The resulting confusion matrix is below:

This model performed quite well, with a 97% overall accuracy score. This step was mainly a proof of concept; are the classifications distinct enough for numerical differentiation. With these classifications assigned, it was time for some sentiment analysis. For this project, I went with a manual dictionary-based approach to sentiment calculation. Roughly two thousand "positive" words and three thousand "negative" words were imported and used to determine overall sentiment scores. The process was simple- inclusion of a positive word means plus one point, negative word means minus one point. Dividing the summation of this process by the number of total words in an article yields the final sentiment score. These scores were then binned into Positive, Negative, and Neutral sentiments. Many other sentiment techniques exist, but experimentation on this dataset yielded the best results from the dictionary-based methodology.

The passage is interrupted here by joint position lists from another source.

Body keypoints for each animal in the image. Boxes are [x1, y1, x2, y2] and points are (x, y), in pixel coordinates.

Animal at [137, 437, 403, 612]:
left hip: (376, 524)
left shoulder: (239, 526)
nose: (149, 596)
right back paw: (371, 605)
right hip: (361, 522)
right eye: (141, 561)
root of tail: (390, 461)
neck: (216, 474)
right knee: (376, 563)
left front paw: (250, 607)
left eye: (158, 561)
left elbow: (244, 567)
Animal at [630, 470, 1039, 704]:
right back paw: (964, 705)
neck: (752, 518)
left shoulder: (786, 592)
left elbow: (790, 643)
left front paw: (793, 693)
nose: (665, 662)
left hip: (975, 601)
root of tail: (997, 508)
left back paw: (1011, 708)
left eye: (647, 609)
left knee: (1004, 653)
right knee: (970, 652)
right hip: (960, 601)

Value counts for these buckets showed the largest proportion falling into the positive sentiment bucket. This was refreshing to find, given the prevalence of divisive media coverage.

Furthermore, a peek into the range of sentiment scores for each classification label  

Legend Explanation

0. Business/Tax

1. Marijuana

2. COVID

3. Crime/Police

4. Sports

Now the fun stuff- Wordclouds. Of the articles deemed to have a positive/negative overall sentiment, what are the most popular words? 

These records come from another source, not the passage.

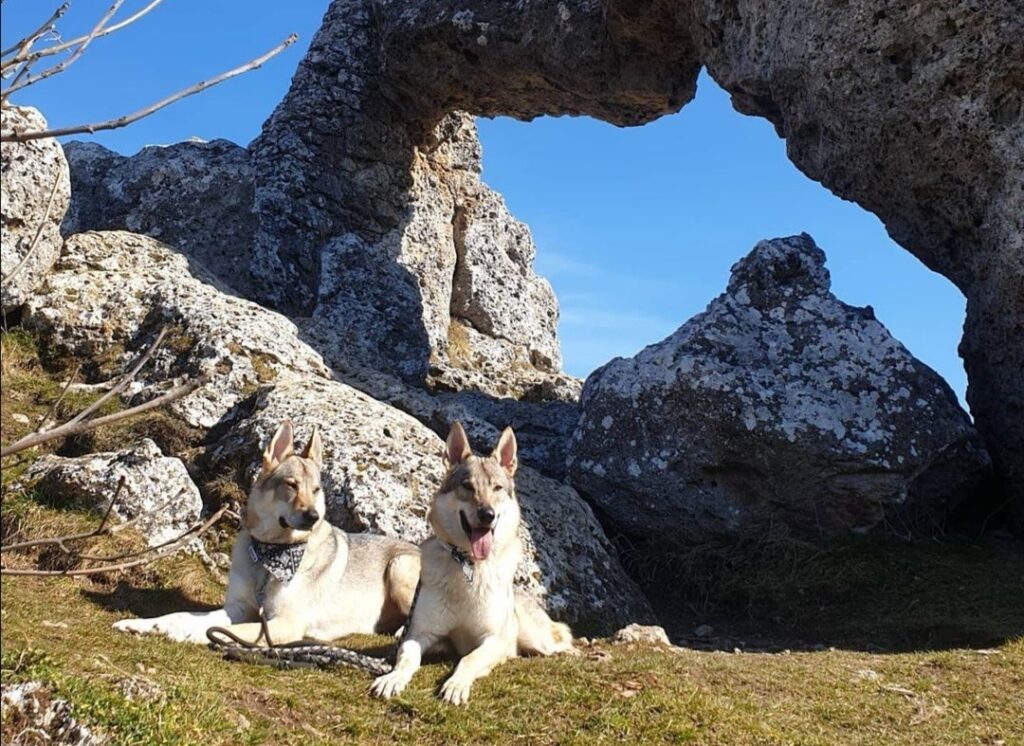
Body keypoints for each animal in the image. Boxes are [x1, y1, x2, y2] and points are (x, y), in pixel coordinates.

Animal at [370, 421, 577, 699]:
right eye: (468, 487)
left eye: (497, 488)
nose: (487, 514)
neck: (469, 565)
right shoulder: (422, 633)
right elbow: (406, 657)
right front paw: (392, 678)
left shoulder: (492, 639)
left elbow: (468, 659)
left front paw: (456, 685)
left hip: (536, 639)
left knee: (559, 639)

These word clouds can be made slightly more sophisticated by first filtering the data by classification label before splitting off to positive/negative words. For example, here are the results for negative sentiment articles relating to the Coronavirus Pandemic and Crime/Police respectively:

On a lighter note; results from positive sentiment articles related to sports and Illinois business respectively. 

Finally, I performed some targeted sentiment analysis. This analysis was specifically looking for Named Entities that can be identified by an advanced NLP model. These Named Entities can be geographical locations like "Chicago", date-types like "January", companies like "McDonalds", etc. In this analysis, we looks specifically for Organization-Type entities and the sentiment of the language immediately surrounding these organizations. Specifically within the sentence in which an organization is detected, what is the sentiment score? I ran this process on our news articles and compiled the results in the below tables:

This output leads me to the final takeaway from this analysis. Broadly speaking, Illinoisans  are quite proud of their museums, historical/cultural centers, and accomplishments. However, there is significant concern in the broader community regarding violent crime & policing in Chicago. Additionally, government and political entities in the state have strong negative connotations in this data sample. The significant amount of state debt looms large in the minds of residents, and it may be a contributing factor to the annual Illinois population decline.